周簡聲提著滿滿當當的禮盒,護膚品、營養品、煙、酒等等……
他沒經驗,也不知道該買什麼,問了黃國當年上門的架勢,大抵就這些東西。
關虹不冷不熱地看著他手裡的東西,道:“這是幹什麼?我可不受賄。”
蔚海比關虹和藹多了,笑眯眯地說:“人來了就行,帶這麼多東西幹嗎。
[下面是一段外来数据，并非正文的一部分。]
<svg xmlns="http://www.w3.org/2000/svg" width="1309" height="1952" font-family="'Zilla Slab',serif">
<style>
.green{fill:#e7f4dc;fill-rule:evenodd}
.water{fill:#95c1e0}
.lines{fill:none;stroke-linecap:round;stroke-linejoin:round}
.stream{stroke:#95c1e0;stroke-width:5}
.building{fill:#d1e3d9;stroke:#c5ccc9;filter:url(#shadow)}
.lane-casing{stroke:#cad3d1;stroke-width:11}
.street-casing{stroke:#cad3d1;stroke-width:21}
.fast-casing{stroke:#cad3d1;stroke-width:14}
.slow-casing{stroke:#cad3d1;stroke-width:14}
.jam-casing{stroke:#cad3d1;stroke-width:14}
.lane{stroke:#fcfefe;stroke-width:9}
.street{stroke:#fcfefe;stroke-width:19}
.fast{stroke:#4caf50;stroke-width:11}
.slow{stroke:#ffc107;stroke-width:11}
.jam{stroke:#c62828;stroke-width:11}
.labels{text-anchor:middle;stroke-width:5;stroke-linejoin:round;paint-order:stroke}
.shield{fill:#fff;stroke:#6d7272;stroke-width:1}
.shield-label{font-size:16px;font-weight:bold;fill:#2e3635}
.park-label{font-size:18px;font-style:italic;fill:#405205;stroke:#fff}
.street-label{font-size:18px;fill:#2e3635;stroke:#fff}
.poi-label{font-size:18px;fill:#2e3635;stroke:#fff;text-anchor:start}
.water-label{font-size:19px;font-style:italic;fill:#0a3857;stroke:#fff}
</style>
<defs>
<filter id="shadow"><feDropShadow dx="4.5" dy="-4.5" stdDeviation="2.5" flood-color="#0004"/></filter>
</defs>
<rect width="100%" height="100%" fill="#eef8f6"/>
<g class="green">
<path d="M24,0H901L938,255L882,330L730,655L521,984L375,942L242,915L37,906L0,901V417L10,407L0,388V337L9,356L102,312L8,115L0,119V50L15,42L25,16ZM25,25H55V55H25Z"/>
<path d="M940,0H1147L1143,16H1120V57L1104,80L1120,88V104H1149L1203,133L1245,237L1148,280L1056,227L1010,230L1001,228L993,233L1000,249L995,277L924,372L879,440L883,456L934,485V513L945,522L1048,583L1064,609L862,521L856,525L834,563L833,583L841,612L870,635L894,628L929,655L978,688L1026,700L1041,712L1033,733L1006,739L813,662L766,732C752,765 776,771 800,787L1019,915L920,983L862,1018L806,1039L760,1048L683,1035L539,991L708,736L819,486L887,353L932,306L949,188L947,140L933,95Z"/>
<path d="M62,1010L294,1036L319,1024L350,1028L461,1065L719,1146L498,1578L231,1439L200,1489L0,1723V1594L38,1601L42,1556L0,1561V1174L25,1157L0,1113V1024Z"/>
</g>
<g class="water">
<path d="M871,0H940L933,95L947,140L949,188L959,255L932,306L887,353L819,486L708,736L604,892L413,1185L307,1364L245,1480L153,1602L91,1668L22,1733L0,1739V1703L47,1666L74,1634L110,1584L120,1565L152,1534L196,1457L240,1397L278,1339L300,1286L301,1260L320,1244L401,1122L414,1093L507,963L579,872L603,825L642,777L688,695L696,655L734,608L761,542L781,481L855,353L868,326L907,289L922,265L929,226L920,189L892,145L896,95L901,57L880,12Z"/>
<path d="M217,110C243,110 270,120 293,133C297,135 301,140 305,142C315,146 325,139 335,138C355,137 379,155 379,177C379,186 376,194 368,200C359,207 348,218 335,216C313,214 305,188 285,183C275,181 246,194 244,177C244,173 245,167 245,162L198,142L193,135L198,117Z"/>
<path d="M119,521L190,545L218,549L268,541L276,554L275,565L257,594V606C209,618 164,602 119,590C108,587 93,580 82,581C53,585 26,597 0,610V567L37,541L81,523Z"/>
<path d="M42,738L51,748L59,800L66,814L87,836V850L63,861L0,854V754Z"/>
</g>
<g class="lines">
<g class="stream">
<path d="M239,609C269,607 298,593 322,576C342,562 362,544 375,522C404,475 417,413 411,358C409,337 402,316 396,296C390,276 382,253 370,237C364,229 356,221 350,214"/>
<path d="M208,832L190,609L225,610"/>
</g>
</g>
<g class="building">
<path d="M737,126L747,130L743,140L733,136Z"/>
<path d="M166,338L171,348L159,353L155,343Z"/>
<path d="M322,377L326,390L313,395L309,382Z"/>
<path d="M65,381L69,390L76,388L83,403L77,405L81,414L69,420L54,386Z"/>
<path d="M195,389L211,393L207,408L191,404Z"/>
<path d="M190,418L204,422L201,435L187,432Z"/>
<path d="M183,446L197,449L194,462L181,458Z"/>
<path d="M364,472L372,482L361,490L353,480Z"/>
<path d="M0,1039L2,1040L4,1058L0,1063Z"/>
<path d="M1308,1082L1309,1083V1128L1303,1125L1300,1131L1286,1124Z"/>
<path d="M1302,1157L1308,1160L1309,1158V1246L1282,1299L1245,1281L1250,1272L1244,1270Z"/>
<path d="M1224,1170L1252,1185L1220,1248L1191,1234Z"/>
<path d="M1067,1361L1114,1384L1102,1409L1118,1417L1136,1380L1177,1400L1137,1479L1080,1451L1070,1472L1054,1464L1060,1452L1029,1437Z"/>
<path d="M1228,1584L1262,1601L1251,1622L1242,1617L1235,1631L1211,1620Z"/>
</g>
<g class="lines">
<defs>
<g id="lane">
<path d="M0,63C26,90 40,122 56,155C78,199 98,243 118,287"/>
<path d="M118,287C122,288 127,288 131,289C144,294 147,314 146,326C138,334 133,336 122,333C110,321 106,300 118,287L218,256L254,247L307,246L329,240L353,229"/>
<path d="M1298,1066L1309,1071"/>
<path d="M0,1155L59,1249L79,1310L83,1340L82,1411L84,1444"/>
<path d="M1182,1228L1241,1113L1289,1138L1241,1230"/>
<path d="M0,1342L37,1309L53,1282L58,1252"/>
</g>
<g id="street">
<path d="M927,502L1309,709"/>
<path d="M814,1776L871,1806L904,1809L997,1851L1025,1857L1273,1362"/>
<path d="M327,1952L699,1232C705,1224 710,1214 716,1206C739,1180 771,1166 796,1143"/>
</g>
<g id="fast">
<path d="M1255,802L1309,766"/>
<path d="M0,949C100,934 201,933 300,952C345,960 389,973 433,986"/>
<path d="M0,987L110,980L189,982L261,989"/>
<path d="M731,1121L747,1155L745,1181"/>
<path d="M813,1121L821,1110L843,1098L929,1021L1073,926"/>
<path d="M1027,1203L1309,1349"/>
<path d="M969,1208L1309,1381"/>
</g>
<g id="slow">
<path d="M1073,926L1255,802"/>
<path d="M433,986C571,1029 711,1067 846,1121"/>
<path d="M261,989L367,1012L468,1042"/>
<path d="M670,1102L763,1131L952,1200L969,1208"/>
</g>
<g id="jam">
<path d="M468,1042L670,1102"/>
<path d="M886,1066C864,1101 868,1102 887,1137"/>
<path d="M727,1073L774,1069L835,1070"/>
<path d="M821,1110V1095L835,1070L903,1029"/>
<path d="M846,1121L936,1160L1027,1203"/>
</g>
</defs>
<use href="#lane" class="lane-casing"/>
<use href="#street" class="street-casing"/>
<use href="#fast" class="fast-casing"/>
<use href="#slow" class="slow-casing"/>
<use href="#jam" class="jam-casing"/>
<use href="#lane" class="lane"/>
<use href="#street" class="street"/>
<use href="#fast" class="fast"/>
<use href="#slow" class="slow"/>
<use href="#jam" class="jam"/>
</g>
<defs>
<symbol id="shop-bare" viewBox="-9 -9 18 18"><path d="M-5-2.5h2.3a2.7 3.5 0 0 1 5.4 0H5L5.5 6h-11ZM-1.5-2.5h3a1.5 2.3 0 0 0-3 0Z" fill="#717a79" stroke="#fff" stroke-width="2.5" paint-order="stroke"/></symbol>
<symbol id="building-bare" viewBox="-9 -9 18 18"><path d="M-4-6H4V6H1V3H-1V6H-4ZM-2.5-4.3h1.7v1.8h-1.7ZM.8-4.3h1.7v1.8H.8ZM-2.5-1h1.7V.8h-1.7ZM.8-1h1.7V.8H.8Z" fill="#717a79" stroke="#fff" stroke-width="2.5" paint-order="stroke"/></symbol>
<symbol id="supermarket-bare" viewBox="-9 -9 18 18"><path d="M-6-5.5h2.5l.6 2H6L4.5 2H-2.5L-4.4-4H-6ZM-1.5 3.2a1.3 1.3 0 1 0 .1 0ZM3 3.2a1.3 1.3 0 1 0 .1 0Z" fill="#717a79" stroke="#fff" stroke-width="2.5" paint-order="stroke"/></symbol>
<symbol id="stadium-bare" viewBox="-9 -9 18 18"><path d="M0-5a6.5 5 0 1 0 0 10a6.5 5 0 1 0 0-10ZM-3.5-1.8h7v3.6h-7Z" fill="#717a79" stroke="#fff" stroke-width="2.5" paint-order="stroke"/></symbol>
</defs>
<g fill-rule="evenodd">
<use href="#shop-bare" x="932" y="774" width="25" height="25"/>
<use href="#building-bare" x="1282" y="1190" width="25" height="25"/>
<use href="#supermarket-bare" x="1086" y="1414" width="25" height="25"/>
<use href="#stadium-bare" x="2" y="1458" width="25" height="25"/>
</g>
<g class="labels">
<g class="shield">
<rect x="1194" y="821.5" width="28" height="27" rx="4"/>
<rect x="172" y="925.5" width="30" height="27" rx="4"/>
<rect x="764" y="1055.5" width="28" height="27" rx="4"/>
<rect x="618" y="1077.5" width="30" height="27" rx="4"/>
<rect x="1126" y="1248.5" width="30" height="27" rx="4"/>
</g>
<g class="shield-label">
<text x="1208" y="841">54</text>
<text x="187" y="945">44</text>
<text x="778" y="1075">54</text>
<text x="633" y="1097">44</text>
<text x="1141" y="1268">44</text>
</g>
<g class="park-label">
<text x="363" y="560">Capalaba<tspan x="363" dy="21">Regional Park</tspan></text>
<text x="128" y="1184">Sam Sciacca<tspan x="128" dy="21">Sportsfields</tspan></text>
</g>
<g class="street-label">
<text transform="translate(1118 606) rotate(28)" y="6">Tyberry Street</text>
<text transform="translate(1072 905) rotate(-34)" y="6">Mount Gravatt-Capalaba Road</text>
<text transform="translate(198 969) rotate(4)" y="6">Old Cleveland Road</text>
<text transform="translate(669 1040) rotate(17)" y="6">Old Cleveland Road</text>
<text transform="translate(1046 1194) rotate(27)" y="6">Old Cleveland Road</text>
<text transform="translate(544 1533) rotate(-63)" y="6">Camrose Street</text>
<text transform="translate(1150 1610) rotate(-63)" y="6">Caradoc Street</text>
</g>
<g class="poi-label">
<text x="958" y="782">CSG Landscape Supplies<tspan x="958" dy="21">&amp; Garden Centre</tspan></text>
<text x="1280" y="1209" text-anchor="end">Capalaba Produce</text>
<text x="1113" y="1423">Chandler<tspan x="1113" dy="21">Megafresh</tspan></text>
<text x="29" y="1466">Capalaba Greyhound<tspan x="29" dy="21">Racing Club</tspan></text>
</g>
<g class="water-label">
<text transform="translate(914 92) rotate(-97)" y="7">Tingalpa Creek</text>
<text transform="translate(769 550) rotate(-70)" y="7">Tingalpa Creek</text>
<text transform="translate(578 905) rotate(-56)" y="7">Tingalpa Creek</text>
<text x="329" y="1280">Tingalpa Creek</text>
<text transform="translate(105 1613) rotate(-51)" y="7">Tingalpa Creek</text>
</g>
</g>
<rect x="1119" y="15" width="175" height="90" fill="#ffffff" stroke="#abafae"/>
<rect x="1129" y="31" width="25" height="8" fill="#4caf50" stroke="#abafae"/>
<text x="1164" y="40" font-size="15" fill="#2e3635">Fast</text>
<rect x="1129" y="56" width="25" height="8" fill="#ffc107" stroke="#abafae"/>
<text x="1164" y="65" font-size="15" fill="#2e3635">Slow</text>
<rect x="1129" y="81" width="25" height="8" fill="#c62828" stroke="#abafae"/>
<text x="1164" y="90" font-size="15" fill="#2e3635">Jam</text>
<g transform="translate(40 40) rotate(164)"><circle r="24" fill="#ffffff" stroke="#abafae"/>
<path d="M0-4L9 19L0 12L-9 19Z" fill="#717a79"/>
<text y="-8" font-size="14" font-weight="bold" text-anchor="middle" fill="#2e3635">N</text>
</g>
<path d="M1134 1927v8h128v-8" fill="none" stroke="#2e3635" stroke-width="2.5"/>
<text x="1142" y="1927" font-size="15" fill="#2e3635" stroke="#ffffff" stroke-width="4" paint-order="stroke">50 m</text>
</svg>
”
關虹目光涼涼地瞟了一眼他,蔚海摸了摸鼻子,私下拿胳膊撞她:“不是都想開了嗎?”
“要你管。”
“……”
蔚溪和周簡聲站得遠,自然是沒聽見兩個加起來快一百歲的人跟個小孩子似的賭氣。
其實周簡聲有些侷促,將禮品放在地上,搓了搓手:“爸媽!我今天是來賠罪的,是我拉著溪溪領證,你們怪我吧……”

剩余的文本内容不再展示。